Y oigo a la ministra de Podemos invocar como fuente de autoridad a una señora alemana, conservadora, del partido de Ángela Mérkel.

Y me digo que no debería sorprenderse tanto la ministra. Fue el partido de Merkel, y sus recetas, quien inspiró la reforma laboral española de 2012. Claro que Ursula Von der Leyen apoya los ertes y la fuerza mayor. Lo raro sería que ella no los apoyara.

· Veo que el gobierno estudia permitir que se salga un ratito a la calle para sacar a pasear al niño. Tal como ha habido gente que alquilaba su perro, imagino que habrá gente que te alquile un niño. Voluntarios ofreciéndose a las familias numerosas para sacarles al chiquillo a dar una vuelta. Vecinos solícitos que nunca han soportado a los críos y cuyo instinto paternal, de pronto, aflora.
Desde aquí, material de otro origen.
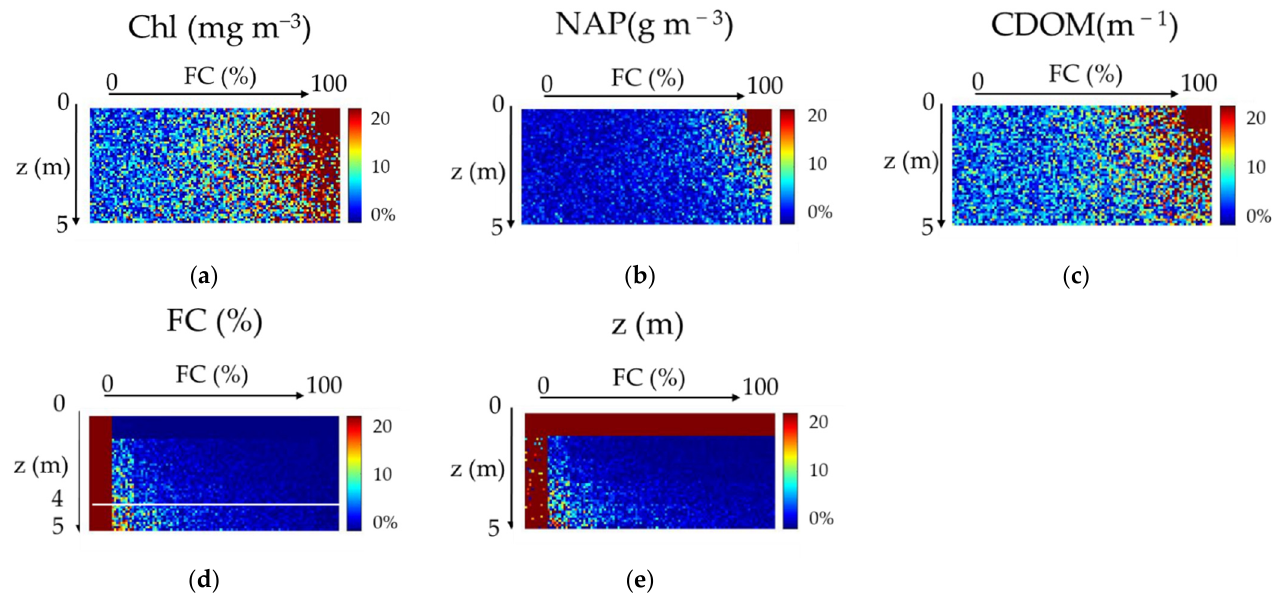
Figure 5. Relative error (RRMSE) of each bio-optical parameters retrieved using the SRT inversion method: FC varies on the horizontal axis from 0 to 100% and depth z varies on the vertical axis from 0 to 5 m. ( a ) Chlorophyll (Chl), ( b ) Non-Algal Particle (NAP), ( c ) Colored Dissolved Organic Matter (CDOM), ( d ) Fractional Coverage (FC), ( e ) Depth (z).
Taboada fabulaba ayer con el listo del bloque que saca a pasear el carrito de la compra y se lleva la bolsita de recoger cacas para completar la mascarada. Uno un tipo que le puso una correa al perro de peluche creyendo que la policía es tonta. Y habrá alguno que le dé ahora la manita al Nenuco para salir a respirar mundo.

· Ana vive en Madrid y tiene un hijo de cinco años con trastorno del espectro autista. Después del caos de los primeros días, han conseguido establecer en casa una rutina. Informa la madre de que todo el mundo le dice que Miguel tiene la sonrisa más bonita del mundo. Y como prueba envía una foto. Sólo puedo decir que es verdad. En efecto, la tiene.

· Me ha preguntado una señora por qué en la tele estos días hasta la gente que es guapa sale fea. Le he hablado de los iluminadores y las maquilladoras. Dos colectivos profesionales que cualquier tertuliano que se precie debería tener siempre en su casa.

· Me ha llegado esta grabación de un joven con guitarra que se arranca por el Facciamo.

Gracias, Rafa, de los ‘Hombres G’. Y tengo una petición que me hace un profesor de secundaria y que traslado a quien corresponde.

Rafa de Hombres G nos manda un saludo y hace su versión del 'Facciamo fin tache'

El Ondas para Ombretta. Por habernos regalado, sin saberlo, este himno pegadizo que si no sube el ánimo, lo parece. Hagamos como que hoy hay operación salida. Con seis millones de embotellamientos. Facciamo, finta, che.